From George Lucas, Raiz CEO
Global recession worries aren’t gone
This week, chatter about a potential global recession continued, despite the International Monetary Fund (IMF) saying that it is “far” from forecasting such an event, according to news agency Reuters. Indeed, although growth is slowing, economies are still expected to grow, just at a slow rate.
Interestingly, the stock market has not really factored in a recession or growth slowdown into current prices. That’s clear if we look so far at September, which has not been volatile and has in fact seen the market move up, including the S&P500 again approaching all-time highs.
A possible volatile month for markets ahead
Still, although September can be volatile it is usually October where sharp market movement occur. Even so, there are signs to the contrary. For instance, the jobs market is strong globally and hence it is difficult to imagine a credit event that could cause a global financial crisis-style market event when employment is strong.

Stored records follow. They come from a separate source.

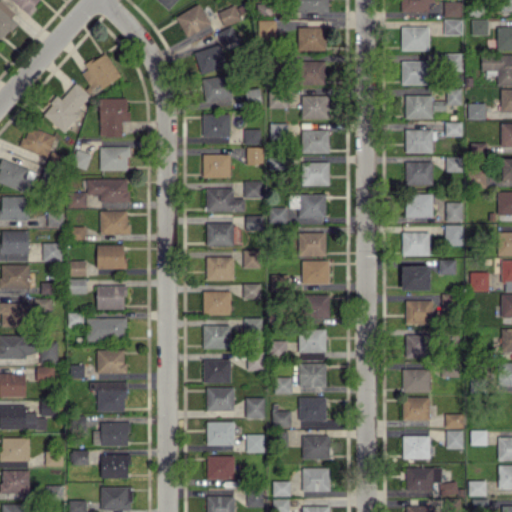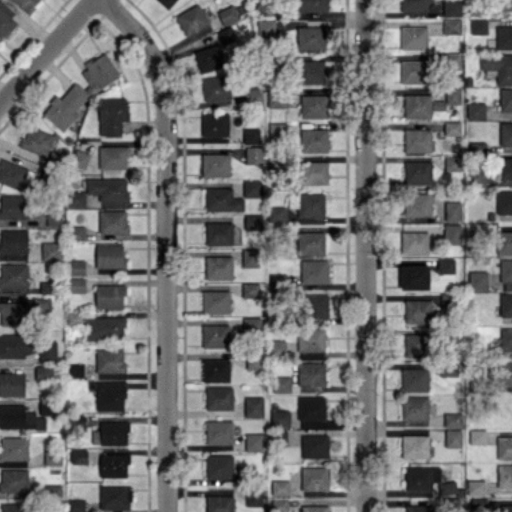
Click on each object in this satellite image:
building: (166, 2)
building: (24, 4)
building: (414, 5)
building: (506, 5)
building: (311, 6)
building: (262, 8)
building: (451, 8)
building: (228, 14)
building: (191, 19)
building: (6, 20)
building: (452, 26)
building: (478, 26)
building: (266, 28)
building: (503, 36)
building: (310, 37)
building: (413, 37)
road: (45, 51)
building: (209, 58)
building: (452, 59)
building: (498, 66)
building: (99, 71)
building: (312, 71)
building: (413, 71)
building: (216, 87)
building: (251, 95)
building: (453, 95)
building: (276, 98)
building: (505, 99)
building: (65, 106)
building: (313, 106)
building: (419, 106)
building: (475, 110)
building: (111, 115)
building: (215, 124)
building: (452, 128)
building: (277, 131)
building: (505, 133)
building: (251, 135)
building: (215, 139)
building: (36, 140)
building: (313, 140)
building: (417, 140)
building: (477, 146)
building: (253, 154)
building: (113, 157)
building: (81, 159)
building: (452, 163)
building: (214, 164)
building: (506, 167)
building: (313, 172)
building: (417, 172)
building: (15, 175)
building: (476, 178)
building: (108, 188)
building: (251, 188)
building: (75, 199)
building: (222, 199)
building: (504, 201)
building: (417, 204)
building: (311, 205)
building: (13, 206)
building: (452, 211)
building: (276, 213)
building: (54, 218)
building: (112, 221)
building: (252, 221)
building: (76, 232)
building: (218, 233)
building: (452, 234)
building: (13, 240)
building: (414, 242)
building: (504, 242)
building: (310, 243)
road: (166, 244)
building: (50, 250)
building: (109, 255)
road: (363, 256)
building: (250, 258)
building: (446, 265)
building: (76, 267)
building: (218, 267)
building: (505, 269)
building: (314, 271)
building: (13, 275)
building: (414, 277)
building: (477, 280)
building: (279, 281)
building: (76, 285)
building: (250, 290)
building: (109, 296)
building: (446, 300)
building: (215, 301)
building: (43, 304)
building: (506, 304)
building: (314, 305)
building: (417, 311)
building: (13, 313)
building: (74, 318)
building: (251, 323)
building: (105, 327)
building: (214, 335)
building: (505, 338)
building: (310, 339)
building: (16, 344)
building: (416, 345)
building: (278, 347)
building: (47, 350)
building: (109, 360)
building: (254, 360)
building: (76, 370)
building: (215, 370)
building: (44, 372)
building: (505, 372)
building: (311, 373)
building: (414, 379)
building: (12, 383)
building: (281, 384)
building: (109, 395)
building: (219, 397)
building: (253, 406)
building: (311, 407)
building: (414, 407)
building: (19, 417)
building: (280, 417)
building: (452, 419)
building: (219, 432)
building: (110, 433)
building: (477, 436)
building: (453, 438)
building: (254, 442)
building: (414, 445)
building: (314, 446)
building: (14, 447)
building: (504, 447)
building: (78, 456)
building: (52, 457)
building: (113, 465)
building: (219, 466)
building: (504, 475)
building: (421, 477)
building: (314, 478)
building: (13, 480)
building: (280, 487)
building: (476, 487)
building: (450, 489)
building: (53, 491)
building: (115, 497)
building: (254, 498)
building: (218, 503)
building: (477, 503)
building: (76, 505)
building: (279, 505)
building: (13, 507)
building: (314, 508)
building: (418, 508)
building: (506, 508)
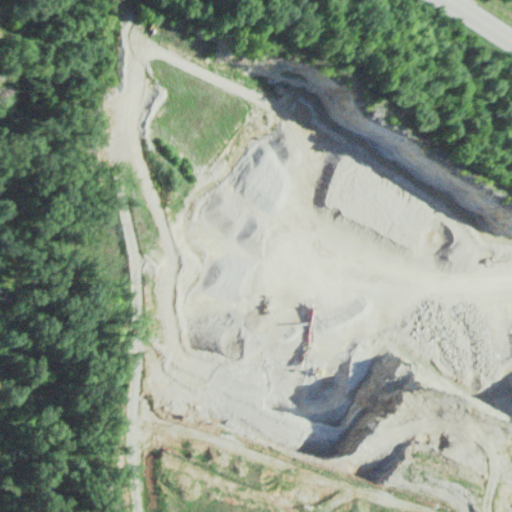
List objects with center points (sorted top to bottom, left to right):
road: (483, 18)
quarry: (297, 280)
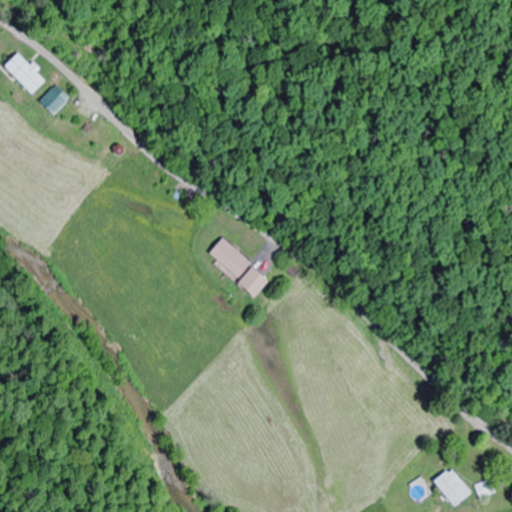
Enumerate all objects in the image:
building: (21, 74)
building: (51, 101)
road: (266, 216)
building: (233, 267)
building: (446, 488)
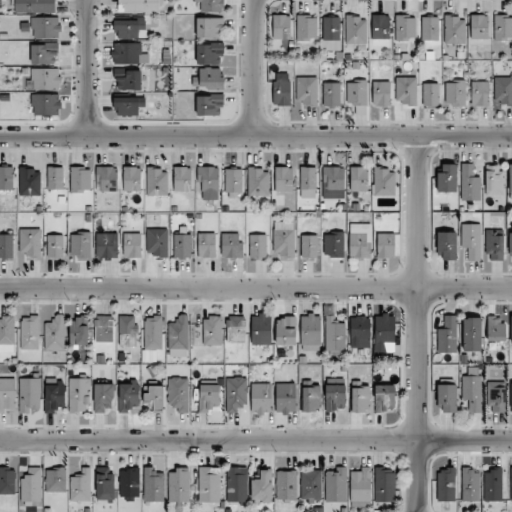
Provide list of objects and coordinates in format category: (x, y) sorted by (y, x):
building: (210, 5)
building: (34, 6)
building: (137, 6)
building: (281, 26)
building: (380, 26)
building: (479, 26)
building: (45, 27)
building: (209, 27)
building: (405, 27)
building: (503, 27)
building: (128, 28)
building: (306, 28)
building: (454, 29)
building: (430, 30)
building: (356, 32)
building: (330, 33)
building: (43, 53)
building: (127, 53)
building: (209, 54)
road: (82, 67)
road: (254, 67)
building: (45, 78)
building: (208, 79)
building: (128, 80)
building: (306, 90)
building: (405, 90)
building: (503, 90)
building: (281, 93)
building: (356, 93)
building: (380, 93)
building: (455, 93)
building: (479, 93)
building: (430, 94)
building: (331, 95)
building: (46, 104)
building: (128, 105)
building: (209, 105)
road: (256, 134)
building: (6, 178)
building: (55, 178)
building: (106, 178)
building: (182, 178)
building: (208, 178)
building: (307, 178)
building: (334, 178)
building: (80, 179)
building: (131, 179)
building: (283, 179)
building: (358, 179)
building: (447, 179)
building: (233, 180)
building: (493, 180)
building: (29, 181)
building: (510, 181)
building: (157, 182)
building: (258, 182)
building: (469, 183)
building: (283, 238)
building: (359, 240)
building: (471, 240)
building: (157, 242)
building: (30, 243)
building: (333, 244)
building: (494, 244)
building: (80, 245)
building: (105, 245)
building: (131, 245)
building: (206, 245)
building: (231, 245)
building: (385, 245)
building: (446, 245)
building: (511, 245)
building: (6, 246)
building: (55, 246)
building: (182, 246)
building: (257, 246)
building: (308, 246)
road: (255, 289)
road: (415, 323)
building: (103, 328)
building: (235, 329)
building: (260, 329)
building: (495, 329)
building: (310, 330)
building: (78, 331)
building: (127, 331)
building: (211, 331)
building: (285, 331)
building: (29, 332)
building: (360, 332)
building: (54, 333)
building: (152, 333)
building: (335, 333)
building: (511, 333)
building: (7, 334)
building: (471, 334)
building: (447, 335)
building: (178, 336)
building: (472, 392)
building: (236, 393)
building: (7, 394)
building: (29, 394)
building: (178, 394)
building: (78, 395)
building: (208, 396)
building: (496, 396)
building: (54, 397)
building: (103, 397)
building: (128, 397)
building: (155, 397)
building: (334, 397)
building: (384, 397)
building: (447, 397)
building: (511, 397)
building: (261, 398)
building: (285, 398)
building: (311, 398)
building: (360, 398)
road: (256, 439)
building: (7, 480)
building: (55, 480)
building: (511, 480)
building: (104, 482)
building: (129, 483)
building: (209, 484)
building: (445, 484)
building: (31, 485)
building: (153, 485)
building: (179, 485)
building: (236, 485)
building: (286, 485)
building: (310, 485)
building: (336, 485)
building: (360, 485)
building: (384, 485)
building: (470, 485)
building: (492, 485)
building: (81, 486)
building: (262, 486)
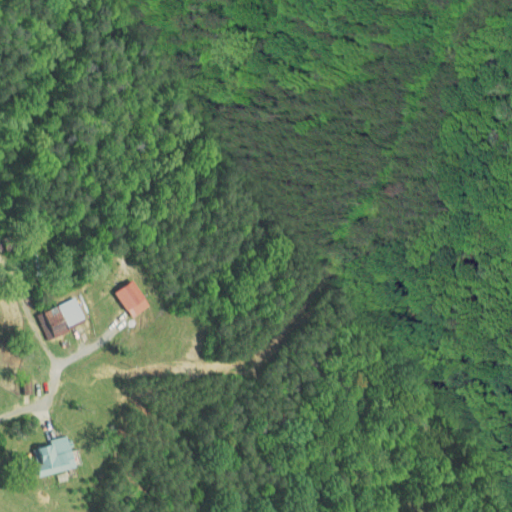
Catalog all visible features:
building: (122, 291)
building: (49, 311)
road: (50, 363)
building: (45, 449)
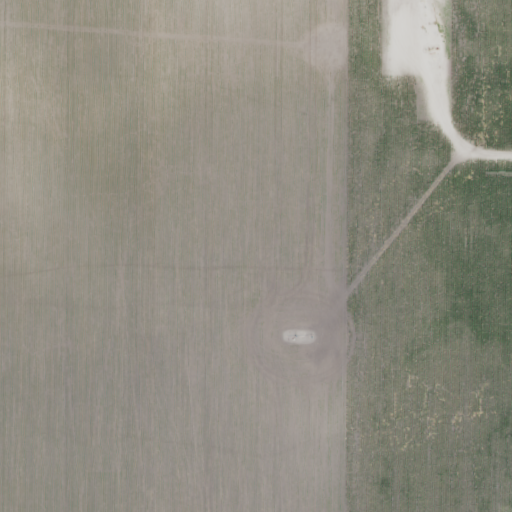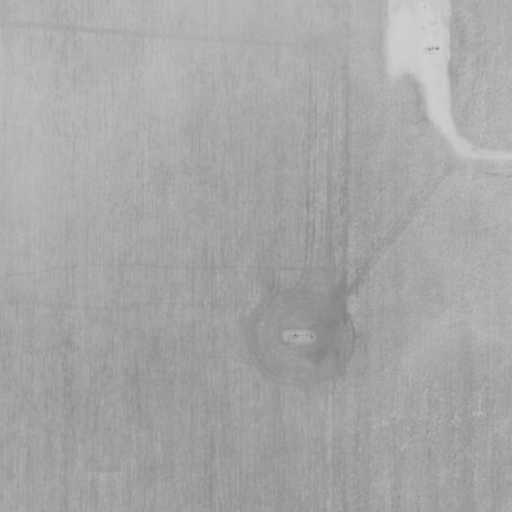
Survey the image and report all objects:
road: (436, 106)
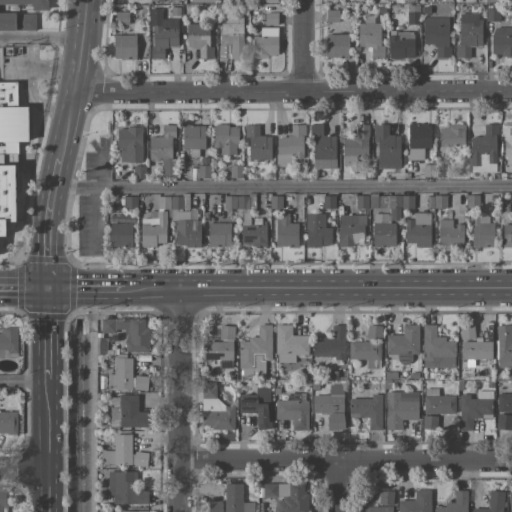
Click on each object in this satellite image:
building: (270, 1)
building: (18, 12)
building: (491, 16)
building: (271, 18)
building: (26, 22)
building: (468, 33)
building: (161, 34)
road: (41, 35)
building: (437, 35)
building: (231, 37)
building: (370, 37)
building: (199, 40)
building: (501, 41)
road: (303, 45)
building: (265, 46)
building: (336, 46)
building: (401, 46)
building: (124, 47)
road: (292, 91)
building: (451, 136)
building: (193, 137)
building: (225, 139)
building: (506, 140)
building: (418, 141)
road: (62, 143)
building: (257, 144)
building: (129, 145)
building: (386, 145)
building: (290, 147)
building: (9, 149)
building: (322, 149)
building: (484, 150)
building: (163, 151)
building: (235, 171)
building: (138, 172)
road: (281, 189)
building: (129, 202)
building: (361, 202)
building: (439, 202)
building: (389, 221)
road: (98, 222)
building: (153, 230)
building: (351, 230)
building: (418, 230)
building: (286, 231)
building: (317, 231)
building: (481, 231)
building: (187, 233)
building: (449, 234)
building: (120, 235)
building: (218, 235)
building: (253, 235)
building: (506, 235)
road: (24, 287)
traffic signals: (48, 287)
road: (85, 287)
road: (317, 287)
road: (345, 313)
building: (373, 332)
building: (466, 332)
building: (128, 333)
building: (226, 333)
building: (8, 342)
building: (288, 344)
building: (403, 344)
building: (330, 345)
building: (503, 347)
building: (436, 349)
building: (254, 352)
building: (475, 352)
building: (218, 353)
building: (365, 353)
building: (120, 375)
road: (24, 380)
building: (140, 383)
road: (49, 399)
road: (179, 399)
building: (257, 407)
building: (330, 407)
building: (435, 407)
building: (400, 409)
building: (474, 409)
building: (214, 410)
building: (368, 410)
building: (504, 411)
building: (113, 412)
building: (131, 413)
building: (292, 413)
building: (8, 422)
building: (123, 453)
road: (345, 460)
road: (24, 469)
road: (338, 486)
building: (124, 488)
building: (286, 497)
building: (510, 498)
building: (231, 500)
building: (3, 501)
building: (415, 502)
building: (381, 503)
building: (492, 503)
building: (510, 510)
building: (132, 511)
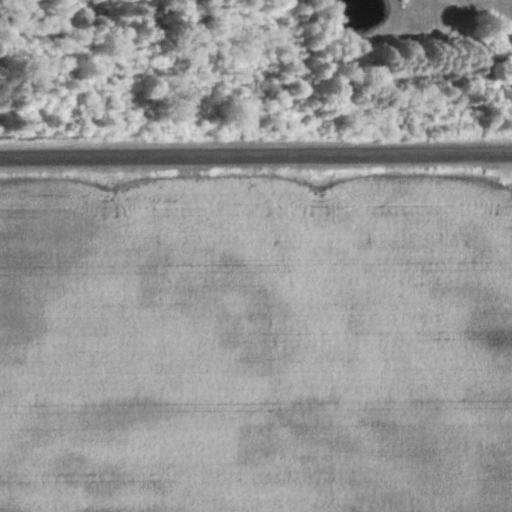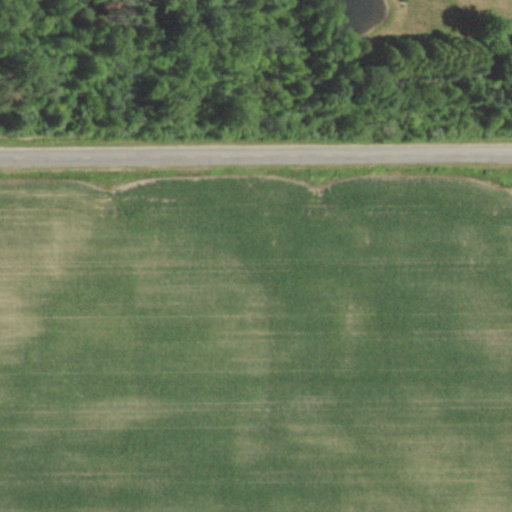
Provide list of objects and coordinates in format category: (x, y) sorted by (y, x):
road: (256, 153)
crop: (257, 346)
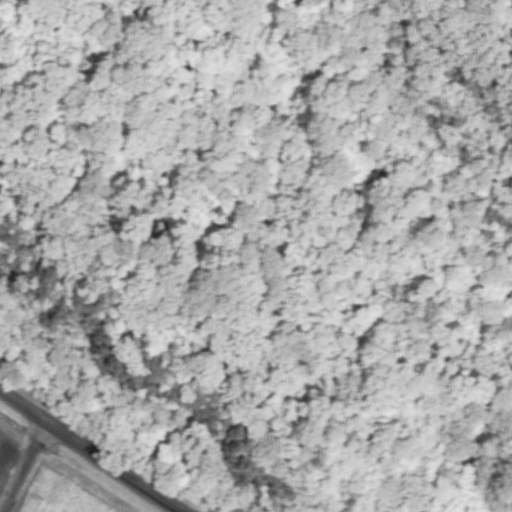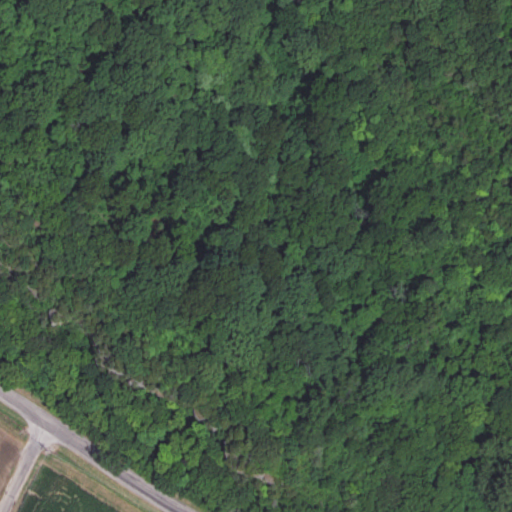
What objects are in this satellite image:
road: (91, 452)
road: (23, 465)
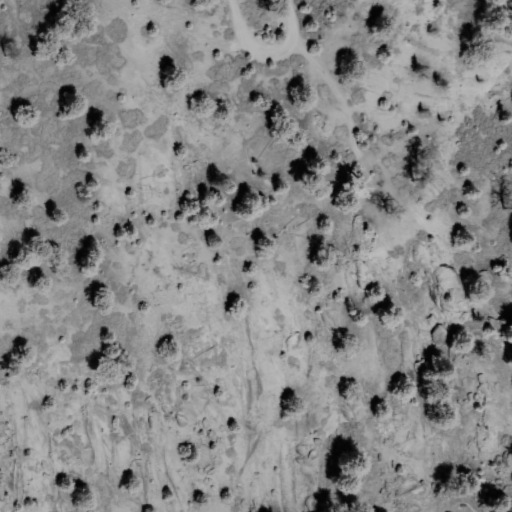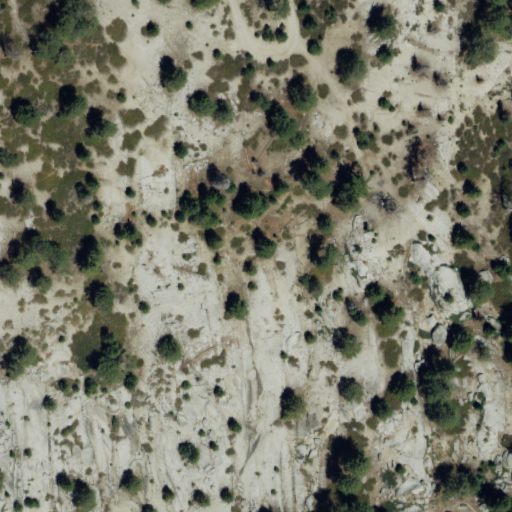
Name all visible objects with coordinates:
road: (260, 59)
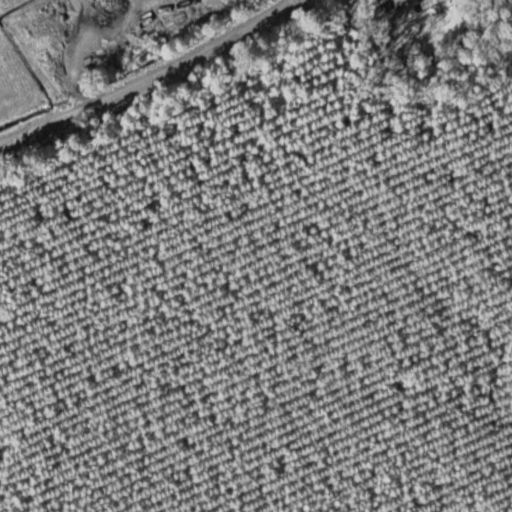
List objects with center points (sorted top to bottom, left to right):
building: (422, 6)
building: (47, 63)
road: (154, 79)
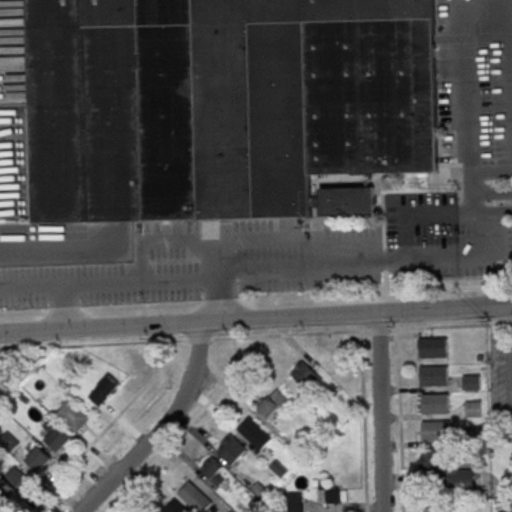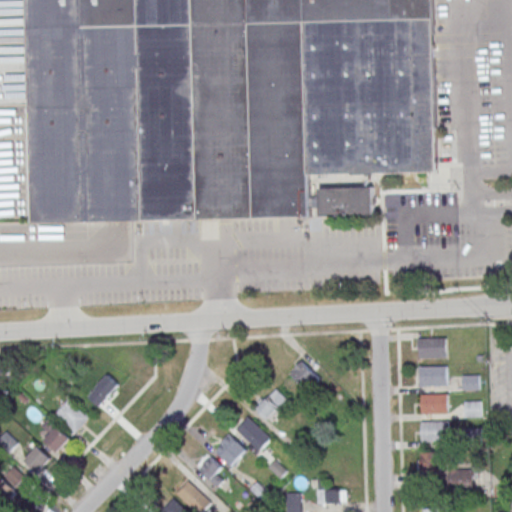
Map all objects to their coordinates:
road: (510, 93)
building: (222, 103)
building: (222, 103)
road: (468, 108)
road: (389, 189)
building: (347, 201)
road: (499, 201)
road: (60, 245)
road: (384, 258)
road: (270, 270)
road: (437, 291)
road: (218, 297)
road: (66, 306)
road: (256, 318)
road: (450, 325)
road: (378, 329)
road: (288, 333)
road: (198, 339)
road: (93, 344)
building: (432, 347)
building: (433, 347)
building: (304, 375)
building: (433, 375)
building: (434, 375)
building: (471, 382)
building: (103, 390)
building: (434, 403)
building: (435, 404)
building: (273, 405)
building: (472, 409)
road: (379, 411)
building: (73, 415)
building: (74, 418)
road: (159, 427)
building: (435, 430)
building: (435, 431)
building: (253, 432)
building: (254, 433)
building: (56, 436)
building: (58, 442)
building: (231, 449)
building: (39, 459)
building: (39, 463)
building: (212, 470)
building: (447, 470)
building: (15, 476)
building: (330, 493)
building: (194, 499)
building: (294, 501)
building: (174, 508)
building: (179, 509)
building: (430, 510)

Similarly, robust employment means people are paying taxes, which can only help governments meet their obligations and boost infrastructure spending. Companies, meanwhile, are still hiring, with the latest NAB business conditions survey in Australia showing that companies’ intention to hire have improved, despite overall business conditions falling 2.0 points to +1.0 in August.
Secondly, investment committees around the world are having to make increasingly difficult decisions given the relative value of equities to cash and bonds and illiquid assets like property. Each investment committee will come to a different conclusion, but with cash rates expected to fall by two more cuts this year in the US, and many government bonds globally trading at negative rates it is a difficult decision where to allocate the cash once you sell out of equities. It is possible for this reason that equities will remain at record levels.
Trump open to temporary China trade deal
Turning to the US, this week saw the Trump administration announce it was considering a “temporary” trade deal with China. Markets have been fixated on the trade war for much of 2019 and rising hopes for a deal have boosted risk appetite and expectations for global growth. Rallies in the Euro and emerging market currencies show just how much the market is focused on the ongoing trade stoush.
However, even if a temporary trade deal is stuck, there is no sign that the US and China are any closer to bridging their fundamental differences. Indeed, it is my view that the trade dispute could escalate further in the future. Given that, and with global growth likely to remain weak more generally, I still expect riskier assets to come under pressure soon – but I have been wrong so far.
US consumer prices tick up in August
Still in the US, this week saw the core CPI inflation rate there rise 0.3 per cent to an 11-year high of 2.4 per cent in August. The US Federal Reserve has worried that inflation has been rising too slowly, citing this issue as one of the reasons it cut interest rates in July. The August data is very unlikely to stop the Fed from cutting interest rates again next week.
Meanwhile, US retail sales data showed that underlying sales growth is slowing but still growing, pointing to Q3 consumption growth still likely to be above 3 per cent annualised and overall GDP growth coming in at about 2 per cent annualised.
There was also a small rebound in the University of Michigan consumer confidence index. It rose to 92 in September from 89.8 in August, providing further reassurance that a severe consumer-led downturn is unlikely.